Interpreting AMD RDNA3 instruction names

I am trying to analyze my OpenCL kernel as compiled for an RDNA3 AMD GPU.

When I load my OpenCL kernel in the analyzer, it displays the assembly instruction for it in gfx1102 (RDNA3) assembly.

So far, so good.

I have difficulty interpreting the instruction names, though. I can look them up in the ISA documentation, but often, the full instruction name is not listed.

In my kernel's inner loop, I do multiply-adds on 16 bit floating point values.

I see this translated into:

v_fmac_f16_e32    v?, v?, v?

Which seems appropriate, as I understand that the 'v' stands for vector, fmac for fused-multiply-add and f16 for the 16-bit float arguments.

But the document does not describe the _e32 suffix.

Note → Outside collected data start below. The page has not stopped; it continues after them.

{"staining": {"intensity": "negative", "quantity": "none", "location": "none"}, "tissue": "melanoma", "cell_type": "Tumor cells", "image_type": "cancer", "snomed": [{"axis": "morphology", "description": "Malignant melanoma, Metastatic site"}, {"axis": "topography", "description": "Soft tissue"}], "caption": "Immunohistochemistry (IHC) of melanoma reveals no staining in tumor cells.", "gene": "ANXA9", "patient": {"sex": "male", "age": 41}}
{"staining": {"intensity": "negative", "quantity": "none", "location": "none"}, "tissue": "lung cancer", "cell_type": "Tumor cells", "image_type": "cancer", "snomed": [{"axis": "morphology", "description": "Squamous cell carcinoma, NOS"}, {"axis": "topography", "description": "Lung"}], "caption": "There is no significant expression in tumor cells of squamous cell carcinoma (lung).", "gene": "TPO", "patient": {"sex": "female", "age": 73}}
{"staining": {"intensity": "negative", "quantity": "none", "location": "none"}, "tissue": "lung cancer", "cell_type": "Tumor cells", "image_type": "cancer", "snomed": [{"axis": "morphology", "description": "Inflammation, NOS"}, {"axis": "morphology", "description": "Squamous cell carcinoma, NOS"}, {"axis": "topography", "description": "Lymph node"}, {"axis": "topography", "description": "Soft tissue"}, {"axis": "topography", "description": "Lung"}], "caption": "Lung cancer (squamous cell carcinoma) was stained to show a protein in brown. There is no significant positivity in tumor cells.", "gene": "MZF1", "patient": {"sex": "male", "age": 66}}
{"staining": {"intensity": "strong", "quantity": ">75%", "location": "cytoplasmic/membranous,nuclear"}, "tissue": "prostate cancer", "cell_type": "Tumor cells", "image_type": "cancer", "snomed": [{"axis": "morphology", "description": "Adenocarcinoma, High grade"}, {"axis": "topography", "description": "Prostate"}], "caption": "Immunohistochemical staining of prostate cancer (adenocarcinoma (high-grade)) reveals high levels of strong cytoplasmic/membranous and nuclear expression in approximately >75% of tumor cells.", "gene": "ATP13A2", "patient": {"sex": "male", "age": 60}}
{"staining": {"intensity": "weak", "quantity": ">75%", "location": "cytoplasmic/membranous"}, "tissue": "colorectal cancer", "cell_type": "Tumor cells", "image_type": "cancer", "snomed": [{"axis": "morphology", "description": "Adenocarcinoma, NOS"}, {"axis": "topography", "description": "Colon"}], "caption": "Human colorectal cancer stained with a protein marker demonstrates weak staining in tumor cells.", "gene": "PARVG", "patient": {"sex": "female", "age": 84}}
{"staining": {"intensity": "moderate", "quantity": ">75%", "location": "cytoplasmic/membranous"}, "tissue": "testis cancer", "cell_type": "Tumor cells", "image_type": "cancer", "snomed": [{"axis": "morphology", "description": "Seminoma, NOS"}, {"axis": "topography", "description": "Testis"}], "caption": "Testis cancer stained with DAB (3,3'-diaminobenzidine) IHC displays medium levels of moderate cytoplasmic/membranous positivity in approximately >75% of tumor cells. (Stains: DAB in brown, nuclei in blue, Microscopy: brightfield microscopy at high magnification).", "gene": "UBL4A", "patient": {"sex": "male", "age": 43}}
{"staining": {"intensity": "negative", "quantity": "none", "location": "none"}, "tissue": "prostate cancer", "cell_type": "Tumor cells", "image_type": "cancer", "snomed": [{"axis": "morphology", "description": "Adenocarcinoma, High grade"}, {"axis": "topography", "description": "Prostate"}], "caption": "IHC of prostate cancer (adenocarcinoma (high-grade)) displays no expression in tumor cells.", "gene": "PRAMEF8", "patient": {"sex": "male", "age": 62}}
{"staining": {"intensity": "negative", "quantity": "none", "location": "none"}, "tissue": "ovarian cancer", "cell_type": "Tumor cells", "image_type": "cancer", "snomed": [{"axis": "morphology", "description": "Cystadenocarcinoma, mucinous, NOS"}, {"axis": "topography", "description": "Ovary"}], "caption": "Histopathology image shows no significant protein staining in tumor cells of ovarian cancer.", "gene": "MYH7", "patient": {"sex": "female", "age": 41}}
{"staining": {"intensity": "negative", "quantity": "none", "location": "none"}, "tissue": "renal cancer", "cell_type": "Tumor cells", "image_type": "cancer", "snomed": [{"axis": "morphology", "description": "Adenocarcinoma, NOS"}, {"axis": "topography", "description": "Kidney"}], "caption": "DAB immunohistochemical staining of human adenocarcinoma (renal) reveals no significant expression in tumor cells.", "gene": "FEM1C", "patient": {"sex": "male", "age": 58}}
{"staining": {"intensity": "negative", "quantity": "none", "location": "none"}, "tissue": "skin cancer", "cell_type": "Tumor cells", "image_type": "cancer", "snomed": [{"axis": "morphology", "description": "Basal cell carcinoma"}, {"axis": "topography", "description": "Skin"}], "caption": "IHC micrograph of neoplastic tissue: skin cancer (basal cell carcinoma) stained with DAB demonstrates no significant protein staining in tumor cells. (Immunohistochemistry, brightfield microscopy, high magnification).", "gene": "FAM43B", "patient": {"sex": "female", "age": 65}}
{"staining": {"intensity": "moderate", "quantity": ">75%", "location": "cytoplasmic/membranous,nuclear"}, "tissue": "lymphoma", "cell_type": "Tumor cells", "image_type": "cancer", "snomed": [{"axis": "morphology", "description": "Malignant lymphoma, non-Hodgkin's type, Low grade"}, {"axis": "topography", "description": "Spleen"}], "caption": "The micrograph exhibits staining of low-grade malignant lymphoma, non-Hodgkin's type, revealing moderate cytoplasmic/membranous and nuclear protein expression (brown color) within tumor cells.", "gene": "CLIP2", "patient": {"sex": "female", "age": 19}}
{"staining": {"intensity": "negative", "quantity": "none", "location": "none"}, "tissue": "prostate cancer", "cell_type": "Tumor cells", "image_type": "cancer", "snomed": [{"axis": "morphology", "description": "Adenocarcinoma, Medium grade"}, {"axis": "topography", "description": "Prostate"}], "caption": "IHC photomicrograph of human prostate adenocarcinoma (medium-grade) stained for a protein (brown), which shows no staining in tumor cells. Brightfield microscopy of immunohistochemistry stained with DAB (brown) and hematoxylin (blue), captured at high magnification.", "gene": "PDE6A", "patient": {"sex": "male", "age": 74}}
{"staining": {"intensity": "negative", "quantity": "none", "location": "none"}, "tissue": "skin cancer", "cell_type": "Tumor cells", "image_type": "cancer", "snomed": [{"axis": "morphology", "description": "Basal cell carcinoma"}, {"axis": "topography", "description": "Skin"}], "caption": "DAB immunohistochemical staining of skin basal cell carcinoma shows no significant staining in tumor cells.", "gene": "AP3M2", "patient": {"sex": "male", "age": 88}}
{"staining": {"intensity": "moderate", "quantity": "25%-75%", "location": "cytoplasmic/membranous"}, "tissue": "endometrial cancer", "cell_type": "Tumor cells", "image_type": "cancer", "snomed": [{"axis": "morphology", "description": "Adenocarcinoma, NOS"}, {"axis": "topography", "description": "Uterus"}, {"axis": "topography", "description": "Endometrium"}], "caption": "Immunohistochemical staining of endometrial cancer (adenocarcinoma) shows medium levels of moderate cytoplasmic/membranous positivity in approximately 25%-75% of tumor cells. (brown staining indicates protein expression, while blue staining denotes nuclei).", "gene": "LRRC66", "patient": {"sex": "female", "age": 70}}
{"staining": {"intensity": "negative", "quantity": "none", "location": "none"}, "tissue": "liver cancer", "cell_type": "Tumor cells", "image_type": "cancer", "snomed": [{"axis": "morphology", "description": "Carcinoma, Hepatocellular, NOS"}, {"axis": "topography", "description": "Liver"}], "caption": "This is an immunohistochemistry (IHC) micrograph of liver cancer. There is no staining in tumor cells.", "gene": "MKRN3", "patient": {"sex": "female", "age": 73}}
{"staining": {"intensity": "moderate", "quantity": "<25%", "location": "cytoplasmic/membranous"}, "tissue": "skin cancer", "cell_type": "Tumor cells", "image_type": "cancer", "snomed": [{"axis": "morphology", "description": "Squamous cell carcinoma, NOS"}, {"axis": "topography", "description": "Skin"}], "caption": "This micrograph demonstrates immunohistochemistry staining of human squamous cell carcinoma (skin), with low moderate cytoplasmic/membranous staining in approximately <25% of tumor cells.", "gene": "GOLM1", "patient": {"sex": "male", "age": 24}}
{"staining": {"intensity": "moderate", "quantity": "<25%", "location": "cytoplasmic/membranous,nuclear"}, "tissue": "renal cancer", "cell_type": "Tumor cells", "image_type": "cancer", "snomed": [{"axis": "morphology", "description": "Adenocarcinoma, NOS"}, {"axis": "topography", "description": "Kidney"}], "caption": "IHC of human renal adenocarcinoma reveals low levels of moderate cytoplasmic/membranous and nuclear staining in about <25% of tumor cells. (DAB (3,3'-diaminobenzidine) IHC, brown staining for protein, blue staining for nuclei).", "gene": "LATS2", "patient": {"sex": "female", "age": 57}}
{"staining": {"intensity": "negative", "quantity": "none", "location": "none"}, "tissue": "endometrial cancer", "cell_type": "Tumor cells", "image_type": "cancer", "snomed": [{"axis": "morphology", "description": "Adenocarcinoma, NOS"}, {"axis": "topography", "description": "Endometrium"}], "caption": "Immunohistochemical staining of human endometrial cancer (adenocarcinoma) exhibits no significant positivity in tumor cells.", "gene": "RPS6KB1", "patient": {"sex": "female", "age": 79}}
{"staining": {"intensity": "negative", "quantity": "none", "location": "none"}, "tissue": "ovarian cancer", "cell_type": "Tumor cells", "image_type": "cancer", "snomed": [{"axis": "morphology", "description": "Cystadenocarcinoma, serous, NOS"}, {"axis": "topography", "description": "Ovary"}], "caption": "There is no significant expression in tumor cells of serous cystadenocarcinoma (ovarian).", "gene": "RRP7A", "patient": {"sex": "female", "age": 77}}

What is the meaning of the _e32 suffic in RDNA3 assembly?

Solution

I think the ..._e32 suffix means the instruction is encoded as 32b. For instance, many instructions that are normally encoded as 64b (..._e64) also have a more compact encoding if the controls and inputs are the common cases. Instruction decoders expand the equivalent compact encodings with default values to the larger. In other words you could probably replace any .._e32 op with a similar op but with an .._e64 suffix and the program would be semantically (but would encode a little larger). You could confirm my guess by testing this.

I noticed this difference by manual observation and knowing of the gimmick from other architectures. Look at the decoded bits from the disassembler (also provided by the disassembler given the right option) along with the output, for instance.

v_add_co_ci_u32_e32 v5, vcc_lo, s3, v1, vcc_lo  // 000000002158: 500A0203
                                                                 ^^^^^^^^ 32b
...
v_mul_f32_e64 v7, v3, -s1                       // 000000002198: D5080007 40000303
                                                                 ^^^^^^^^ ^^^^^^^^ 64b

Some instruction lack any _eXX suffix. My guess is that those encodings are fixed size and lack ambiguity around this. E.g. HW and SW agree that such ops only have a single encoding size.

s_load_dword s5, s[6:7], 0x30                   // 00000000240C: F4000143 FA000030

Dig around in the instruction formats to see if there something, but I would not be surprised if the instruction manual omits this.